In some environments several packages are not allowed, mainly due to data protection regulations. If admins who are not aware of the information and install additional packages it could be critical.
- Reset the system to former version.
During last version updates lots of APIs have changed. Connected systems often got problems. If we simplify the update process lots of system connections to external systems will crash. So it should be possible to set the system after a quick test back to the former version.
I know there are a lot of admins who like such a feature in Moodle. I also saw a lot of wordpress users who crashed their systems by adding plugins.

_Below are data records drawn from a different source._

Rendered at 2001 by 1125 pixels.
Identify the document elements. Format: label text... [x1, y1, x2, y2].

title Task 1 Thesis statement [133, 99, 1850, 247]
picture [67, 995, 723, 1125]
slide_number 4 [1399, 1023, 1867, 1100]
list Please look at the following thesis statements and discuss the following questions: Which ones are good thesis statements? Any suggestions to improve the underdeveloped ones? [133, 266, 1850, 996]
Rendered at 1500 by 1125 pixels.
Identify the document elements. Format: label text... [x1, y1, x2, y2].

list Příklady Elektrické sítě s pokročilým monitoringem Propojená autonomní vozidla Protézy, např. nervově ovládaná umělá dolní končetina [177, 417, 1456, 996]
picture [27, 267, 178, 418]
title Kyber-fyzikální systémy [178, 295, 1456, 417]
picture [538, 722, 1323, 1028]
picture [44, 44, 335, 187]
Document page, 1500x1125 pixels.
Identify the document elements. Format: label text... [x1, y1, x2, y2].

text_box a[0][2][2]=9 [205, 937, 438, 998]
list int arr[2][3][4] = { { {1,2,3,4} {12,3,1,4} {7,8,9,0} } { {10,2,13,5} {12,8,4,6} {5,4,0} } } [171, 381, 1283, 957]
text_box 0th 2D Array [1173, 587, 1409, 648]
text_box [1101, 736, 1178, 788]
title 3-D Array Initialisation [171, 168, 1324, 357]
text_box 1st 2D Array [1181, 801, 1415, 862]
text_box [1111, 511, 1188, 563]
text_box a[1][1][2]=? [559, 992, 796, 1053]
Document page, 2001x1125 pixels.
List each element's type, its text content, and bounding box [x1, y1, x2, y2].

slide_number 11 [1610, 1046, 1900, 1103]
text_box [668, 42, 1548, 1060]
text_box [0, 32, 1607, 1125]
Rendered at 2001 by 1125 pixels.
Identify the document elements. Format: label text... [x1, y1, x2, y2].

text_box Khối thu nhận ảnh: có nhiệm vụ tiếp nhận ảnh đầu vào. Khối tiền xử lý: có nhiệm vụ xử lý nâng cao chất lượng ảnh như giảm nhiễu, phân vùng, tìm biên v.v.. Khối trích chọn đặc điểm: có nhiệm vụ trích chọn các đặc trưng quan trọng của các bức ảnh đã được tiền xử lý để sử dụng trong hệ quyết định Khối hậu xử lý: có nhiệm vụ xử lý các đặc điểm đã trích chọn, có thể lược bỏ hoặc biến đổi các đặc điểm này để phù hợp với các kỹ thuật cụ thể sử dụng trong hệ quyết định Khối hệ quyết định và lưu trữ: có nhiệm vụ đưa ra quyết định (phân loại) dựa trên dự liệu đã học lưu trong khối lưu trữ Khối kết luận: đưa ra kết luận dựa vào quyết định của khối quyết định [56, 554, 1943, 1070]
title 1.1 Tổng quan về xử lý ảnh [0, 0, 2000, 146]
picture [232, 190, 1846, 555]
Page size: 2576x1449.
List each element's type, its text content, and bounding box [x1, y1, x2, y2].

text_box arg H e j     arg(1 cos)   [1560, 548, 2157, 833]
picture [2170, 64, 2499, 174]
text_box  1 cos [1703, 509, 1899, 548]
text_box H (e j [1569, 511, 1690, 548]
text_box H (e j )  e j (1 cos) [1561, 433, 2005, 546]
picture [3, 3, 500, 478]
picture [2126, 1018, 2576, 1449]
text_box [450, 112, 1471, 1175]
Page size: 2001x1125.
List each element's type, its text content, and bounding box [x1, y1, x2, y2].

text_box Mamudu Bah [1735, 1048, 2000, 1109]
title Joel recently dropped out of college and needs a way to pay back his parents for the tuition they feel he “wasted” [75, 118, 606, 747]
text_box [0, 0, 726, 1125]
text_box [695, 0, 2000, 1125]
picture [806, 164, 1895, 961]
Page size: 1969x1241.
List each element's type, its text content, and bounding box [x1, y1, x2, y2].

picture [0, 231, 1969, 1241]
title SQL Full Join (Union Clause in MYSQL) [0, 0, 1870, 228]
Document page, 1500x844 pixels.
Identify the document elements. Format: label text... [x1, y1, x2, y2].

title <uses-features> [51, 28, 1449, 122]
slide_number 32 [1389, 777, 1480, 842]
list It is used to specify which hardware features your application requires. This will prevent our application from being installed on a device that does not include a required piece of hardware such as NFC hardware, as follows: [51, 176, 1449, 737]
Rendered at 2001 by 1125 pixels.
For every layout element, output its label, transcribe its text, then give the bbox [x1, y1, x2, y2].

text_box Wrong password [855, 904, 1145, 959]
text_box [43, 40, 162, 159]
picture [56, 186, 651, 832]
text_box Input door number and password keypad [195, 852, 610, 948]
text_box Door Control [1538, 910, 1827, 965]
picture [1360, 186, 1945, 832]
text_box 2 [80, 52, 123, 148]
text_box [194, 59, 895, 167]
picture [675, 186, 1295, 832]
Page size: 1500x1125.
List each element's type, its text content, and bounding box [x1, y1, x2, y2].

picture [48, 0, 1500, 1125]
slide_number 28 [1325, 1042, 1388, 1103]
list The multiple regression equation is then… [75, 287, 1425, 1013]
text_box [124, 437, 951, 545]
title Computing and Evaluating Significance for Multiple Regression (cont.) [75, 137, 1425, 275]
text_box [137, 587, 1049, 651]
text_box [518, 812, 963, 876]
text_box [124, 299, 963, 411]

We should implement it carefull and with some barriers that it is not so simple and could be disabled. Often teachers are admins and most of the teachers are collectors of features and gamers. They really like to try new features but often they are not aware about the problems if plugins are not updated and supported continously. I think its different to host a personal blog or to admin a school/corporate leraning platform.
Is this "Automatic updates deployment" feature actually meant to be working in Moodle 2.4? I am currently conducting tests and have come upon a problem with updating the hotpotatoes mod, described in this discussion.
Using Moodle 2.4beta+ (Build: 20121123)
I'm lost - where is the post you say gives more detail in the other thread that Joseph mentioned? When I click on Joseph's link above I get "coding error " in red etc.
EDIT: Response is here https://moodle.org/mod/forum/discuss.php?d=216584&parent=943037#p943408 but still don't understand the coding error -errro.
Just tryng to get this sorted in one of the sites I work with, but getting errors, and will switch deugging on in the night when I think not too many people will be around.
Just curious: is this working as planned? Are there people out there using this?